What happened in Mumbai was a classic “hot flash” event: they’re hard to detect before they happen, and they’re over relatively quickly. There is little to no time to deploy anything and still be relevant once the event has started.
It was that crisis that started two members of the Ushahidi dev community (Chris Blow and Kaushal Jhalla) thinking about what needs to be done when you have massive amounts of information flying around. We’re at that point where the barriers for any ordinary person sharing valuable tactical and strategic information openly is at hand. How do you ferret the good data from the bad?
When the noise is overwhelming the signal, what do you do?
Thus began project “Swift River” at Ushahidi, which for 3 months now has been thought through, wireframed, re-thought and prototyped. Chris and Kaushal started asking, what can we do that most significantly effects quality of information in the first 3 hours of a crisis? And then answered, what if we created a swift river of information that gets quickly edited? Events like US Airways Flight 1549 and the inauguration gave us real-time live events that also had massive amounts of data to test things out on.
And, after all that, we’re not done, but we do have some solid ideas on what needs to be done. We think of it as using a crowd to filter, or edit, the already crowdsourced information coming through tools like Ushahidi, Twitter, Flickr and YouTube. To us, Swift River is “Crowdsourcing the Filter”.
How does it work? (non-tech version)
Since we don’t believe there will ever be one tool that everyone uses for gathering information on global crisis, we see a future where a tool like Swift River aggregates data from tools such as the aforementioned Twitter, Ushahidi, Flickr, YouTube, local mobile and web social networks. At this point what you have is a whole lot of noise and very little signal as to what the value is of the data you’re seeing.
Anyone who has access to a computer (and possibly just a mobile phone in the future), can then go and rate information as it comes in. This is classic “crowdsourcing”, where the more people you have weighing in on any specific data point raises the probability of the finding the right answer. The information with greater veracity is highlighted and bubbles to the top, weighted also by proximity, severity and category of the incident.

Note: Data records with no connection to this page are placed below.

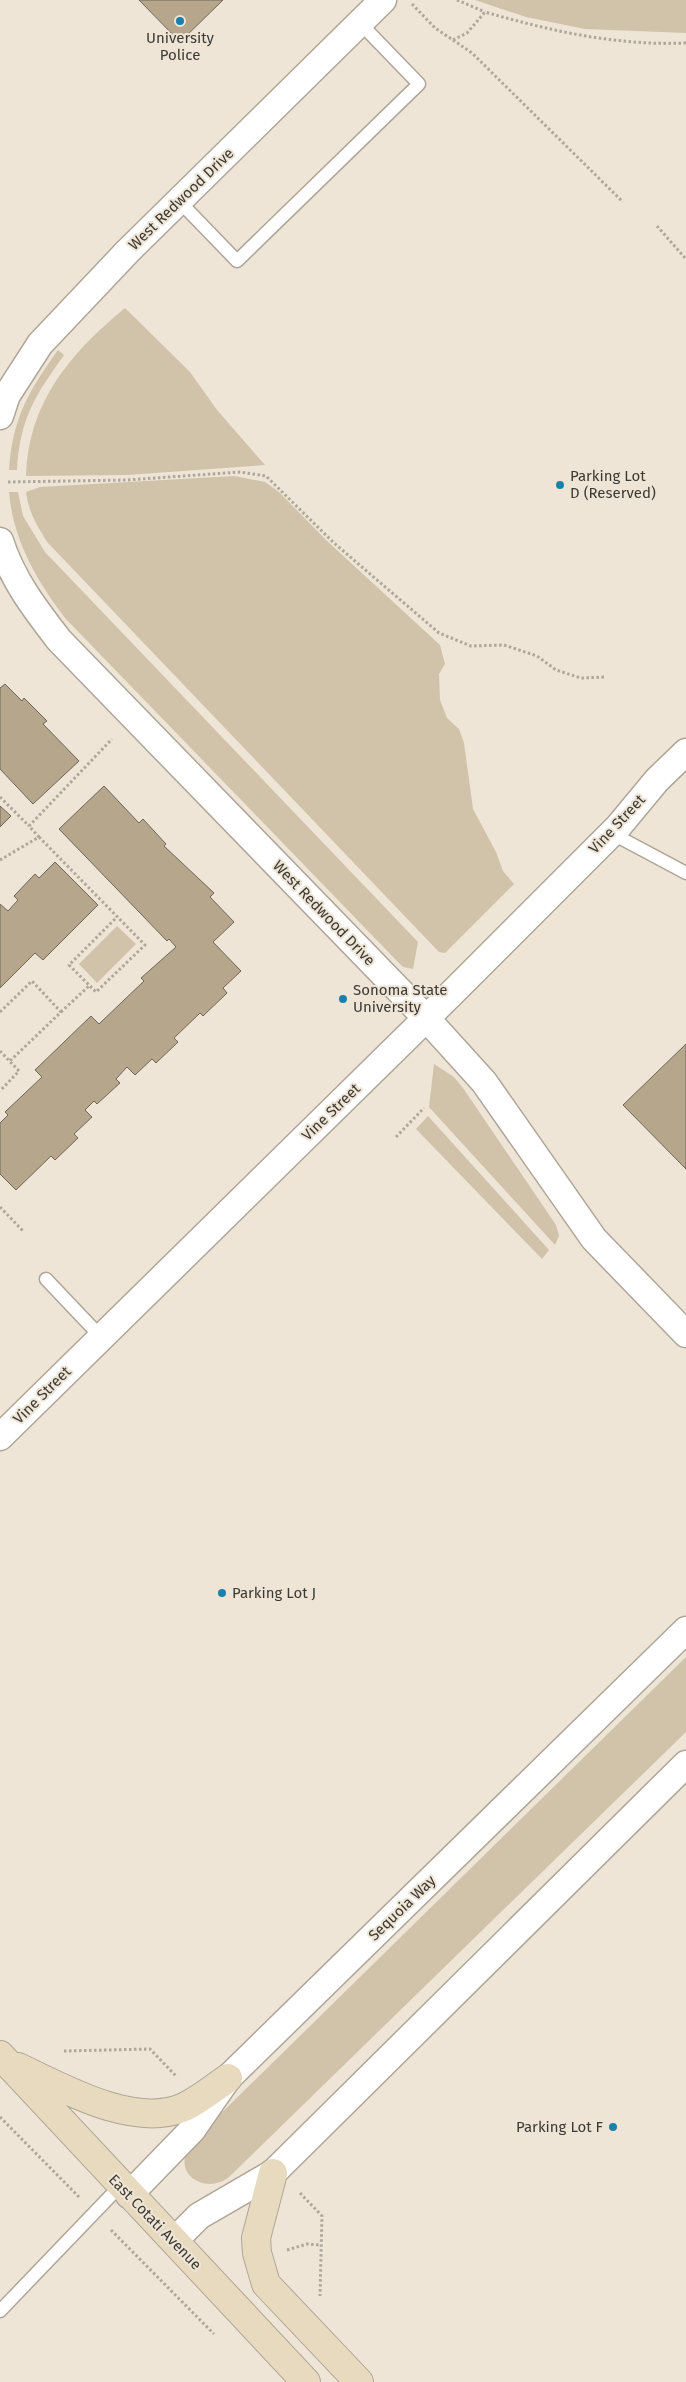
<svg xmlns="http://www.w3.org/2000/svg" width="686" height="2382" font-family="'Fira Sans',sans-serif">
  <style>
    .green { fill: #d1c2aa }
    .building { fill: #b6a78c; stroke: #6e6659 }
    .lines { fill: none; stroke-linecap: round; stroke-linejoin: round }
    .lane-casing { stroke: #afa698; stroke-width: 15 }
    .street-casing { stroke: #afa698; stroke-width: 29 }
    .secondary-casing { stroke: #afa698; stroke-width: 30 }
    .path { stroke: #aea79b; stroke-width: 3; stroke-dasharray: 2.5 2.5; stroke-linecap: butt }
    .lane { stroke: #fff; stroke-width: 12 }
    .street { stroke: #fff; stroke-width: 26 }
    .secondary { stroke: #e7dabe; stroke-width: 28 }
    .poi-dot { fill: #1981ab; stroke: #eee5d6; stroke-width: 2 }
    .labels { text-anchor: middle; stroke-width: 4; stroke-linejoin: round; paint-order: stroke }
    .poi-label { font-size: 15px; fill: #3c3933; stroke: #eee5d6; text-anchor: start }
    .street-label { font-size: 15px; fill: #3c3933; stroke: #eee5d6 }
  </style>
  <rect width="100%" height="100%" fill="#eee5d6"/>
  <path class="green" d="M 475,0 L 686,0 L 686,33 L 585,29 L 526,17 Z
    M 125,308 L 190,372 L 217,410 L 265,465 L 127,475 L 26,476 C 28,403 70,353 125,308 Z
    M 58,350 L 64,355 C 35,396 20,418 17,470 L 9,470 C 13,417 28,392 58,350 Z
    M 234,476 L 265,482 L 279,492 L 326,540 L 440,645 L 445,664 L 439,674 L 440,700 L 447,718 L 459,729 L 464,743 L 473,809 L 496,852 L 503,871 L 514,884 L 445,953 L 439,952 L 48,543 C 38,528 28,511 26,492 L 40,487 Z
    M 18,492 L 23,516 L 45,552 L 418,942 L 413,969 L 403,967 L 397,961 L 65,618 C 37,581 13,540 9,492 Z
    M 117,926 L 136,944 L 97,983 L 79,964 Z
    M 434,1064 L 454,1077 L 463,1088 L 556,1225 L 559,1236 L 555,1245 L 429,1107 Z
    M 428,1116 L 549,1250 L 542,1259 L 416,1129 Z
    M 686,1657 L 686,1732 L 230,2176 C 210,2194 177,2179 186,2153 C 188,2149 192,2144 195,2139 Z"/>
  <path class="building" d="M 139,0 L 223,0 L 180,42 Z
    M 5,684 L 22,701 L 24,698 L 47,721 L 43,724 L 79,761 L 33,804 L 0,769 L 0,688 Z
    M 104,786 L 139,823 L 143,819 L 166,844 L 164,846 L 214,893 L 210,897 L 234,922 L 213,942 L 241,971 L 223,988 L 227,993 L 203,1016 L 200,1013 L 174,1038 L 178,1042 L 156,1063 L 152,1059 L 135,1075 L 127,1067 L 116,1079 L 120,1083 L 97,1104 L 94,1101 L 85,1110 L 92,1117 L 74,1134 L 78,1138 L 55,1160 L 51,1156 L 16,1190 L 0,1174 L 0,1123 L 8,1115 L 5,1112 L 42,1077 L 35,1070 L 91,1016 L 99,1024 L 144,981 L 141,978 L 176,947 L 169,939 L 167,941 L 59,829 Z
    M 0,806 L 11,816 L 0,827 Z
    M 55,862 L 98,905 L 43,960 L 35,953 L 0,988 L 0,904 L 8,911 L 18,900 L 14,896 L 35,874 L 39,878 Z
    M 686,1044 L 686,1169 L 623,1105 Z"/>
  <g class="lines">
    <g class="lane-casing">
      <path id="lane" d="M 179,201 L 237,261 L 419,84 L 360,23
        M 611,833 L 686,873
        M 46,1279 L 101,1337
        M 0,2311 L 120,2186"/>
    </g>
    <g class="street-casing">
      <path id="street" d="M 0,416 L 7,395 L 40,344 L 128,251 L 383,0
        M 0,541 C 12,579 35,609 59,640 L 426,1018 L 484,1082 L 594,1239 L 686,1334
        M 0,1437 L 451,994 L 618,827 L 657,780 L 686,752
        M 129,2195 L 192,2130 L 228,2078 L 686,1630
        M 174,2241 L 199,2216 L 273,2173 L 686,1764"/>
    </g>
    <g class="secondary-casing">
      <path id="secondary" d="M 0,2055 L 306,2382
        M 18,2067 C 63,2088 132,2128 182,2108 C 198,2101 214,2088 228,2078
        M 273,2173 L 256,2238 L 257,2253 L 266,2284 L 359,2382"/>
    </g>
    <path class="path" d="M 457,0 L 485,12
      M 412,4 L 435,28 L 453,40 L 467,33 L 485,12 C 551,31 617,46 686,43
      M 453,40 L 472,53 L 623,202
      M 657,226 L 686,259
      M 8,482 L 127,480 L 240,472 L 266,476 L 334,543 L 439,633 L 471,646 L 504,645 L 537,656 L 556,670 L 581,678 L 606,677
      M 0,797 L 29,826
      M 39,837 L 145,945 L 96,992 L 69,965 L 117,917
      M 0,860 L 39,837 L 29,826 L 112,739
      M 0,1012 L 32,981 L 61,1012 L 10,1061
      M 61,1012 L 90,985
      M 0,1051 L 19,1071 L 0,1091
      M 396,1137 L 424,1108
      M 0,1207 L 23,1231
      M 64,2051 L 150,2049 L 176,2076
      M 0,2117 L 79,2197
      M 300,2193 L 322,2216 L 320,2296
      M 111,2230 L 214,2334
      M 287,2250 L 307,2244 L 321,2245"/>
    <use href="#lane" class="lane"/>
    <use href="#street" class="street"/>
    <use href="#secondary" class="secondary"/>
  </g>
  <g class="poi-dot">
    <circle cx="180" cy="21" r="5"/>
    <circle cx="560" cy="485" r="5"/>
    <circle cx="343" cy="999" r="5"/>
    <circle cx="222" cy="1593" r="5"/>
    <circle cx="613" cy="2127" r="5"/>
  </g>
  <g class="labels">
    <g class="poi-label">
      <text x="180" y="43" text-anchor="middle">University<tspan x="180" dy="17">Police</tspan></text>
      <text x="570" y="481">Parking Lot<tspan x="570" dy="17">D (Reserved)</tspan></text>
      <text x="353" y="995">Sonoma State<tspan x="353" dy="17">University</tspan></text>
      <text x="232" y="1598">Parking Lot J</text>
      <text x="603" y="2132" text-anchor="end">Parking Lot F</text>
    </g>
    <g class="street-label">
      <text transform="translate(181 199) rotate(-44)" y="5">West Redwood Drive</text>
      <text transform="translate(617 824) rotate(-47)" y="5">Vine Street</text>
      <text transform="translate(324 913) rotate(46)" y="5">West Redwood Drive</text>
      <text transform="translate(331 1112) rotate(-44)" y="5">Vine Street</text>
      <text transform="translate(42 1395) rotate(-45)" y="5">Vine Street</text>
      <text transform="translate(402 1908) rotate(-44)" y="5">Sequoia Way</text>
      <text transform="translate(155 2222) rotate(46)" y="5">East Cotati Avenue</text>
    </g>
  </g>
</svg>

At this point we have successfully filtered a large amount of data. Something difficult to do with a small team of experts, which can be accomplished by a large number of non-experts and experts combined.
So far we have some comps and David created a rough prototype of the engine driving it for the US inauguration. If this type of tool interests you, and you’d like to help, then do let us know. Here’s a glimpse at some of the idea flows that spur on our conversation at Ushahidi. This was created by Chris Blow, using the assumption that the user of this tool and protocol was a Twitter user:
The tool is really quite simple, and can be made better by clustering “like” incidents and reports, rating of the users on proximity, history and expertise and by developing a general protocol so that any other developer can expand on it as well.